Pressure mounts on McSweeney over PhD
Dr McSweeney is under mounting pressure to explain the conditions under which he obtained his PhD from California-based Pacific Western University (PWU) - an institution accused of selling bogus degrees since the 1970s.
Although he has refused to comment publicly, Dr McSweeney continues to perform his duties and yesterday attended the launch of a Health Research Board report in Dublin Castle where he briefly addressed the floor.
But academics at home and abroad are now openly questioning Dr McSweeney’s capacity to perform his duties given the doubts hanging over his academic record.
Fiona De Londras, a law lecturer in Dublin’s Griffith College said she objected to the fact that “it would be made so easy for somebody to get so high an academic degree”.
She said: “I would think that he should resign, not because the job needs a PhD or because he is not qualified to do it, but because of the implications of acquiring a qualification in such a way and the implications for the name of his office.”
Ms De Londras said she objected to the fact that “somebody who has a role in reviewing research would accept a degree from an institution that would appear to have such contempt for research methodology”.
Similar sentiments were expressed by Margaret Soltan, a professor of English at George Washington University in the US capital and an opponent of diploma mills.
Professor Soltan said she stood by the view that Dr McSweeney should resign and added that a similar situation in the US would “inevitably result in that person’s withdrawal from the appointment”.

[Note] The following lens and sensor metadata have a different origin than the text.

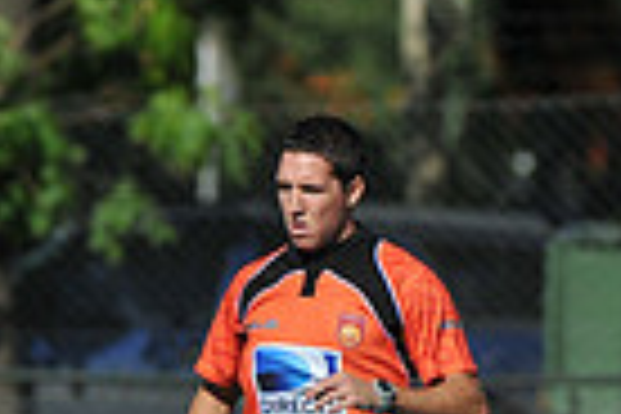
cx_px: -572
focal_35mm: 1891
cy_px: 655
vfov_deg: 0.7
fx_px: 32617
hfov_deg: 1.1
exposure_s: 1/4000
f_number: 3.5
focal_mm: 300
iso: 200
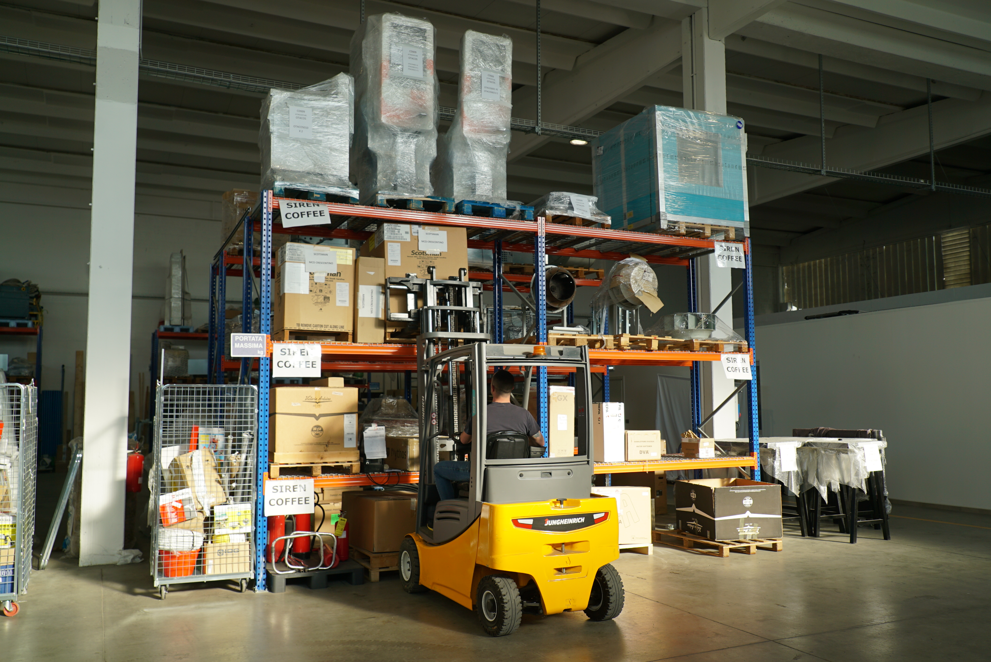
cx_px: 496
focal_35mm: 29
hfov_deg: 63.6
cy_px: 331
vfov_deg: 45.0
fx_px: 799
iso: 160
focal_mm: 29
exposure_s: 1/320
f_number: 4.5
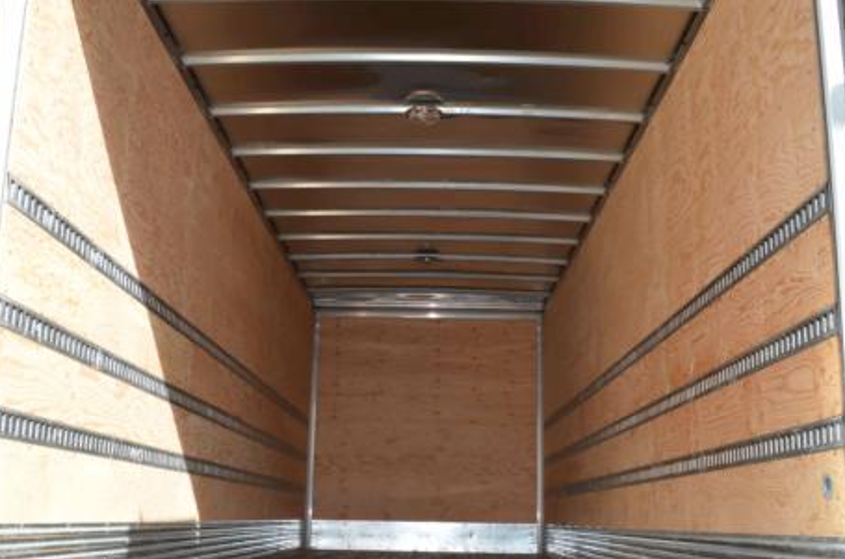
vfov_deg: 34.8
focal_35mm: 38
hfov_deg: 50.8
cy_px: 333
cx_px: 425
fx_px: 890
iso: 100
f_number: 7.1
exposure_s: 1/200
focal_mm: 18
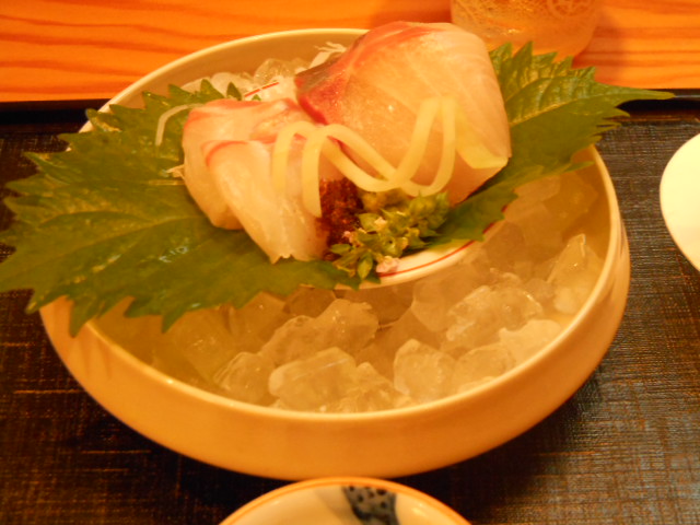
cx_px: 350
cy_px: 262
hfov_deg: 31.7
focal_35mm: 61
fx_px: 1234
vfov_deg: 24.0
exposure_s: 1/5
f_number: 4.4
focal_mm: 10.9
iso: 800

Enterprise Minister Micheál Martin is due to meet with Dr McSweeney this week to seek further clarification on the origins of the PhD.
In the meantime Mr Martin has declined to comment other than to confirm in the Dáil last week that PWU was not an accredited institution according to the Irish authorities.
Dr McSweeney is still refusing to comment publicly and his office again declined to make any statement when contacted yesterday despite calls for an explanation from the opposition.
EU Commissioner Janez Potocnik has been formally asked by Labour MEP Proinsias De Rossa whether the scientist used the PhD to apply for two senior EU jobs - as the director general of the EU’s Joint Research Centre and head of the EU unit responsible for the Marie Curie research fellowships.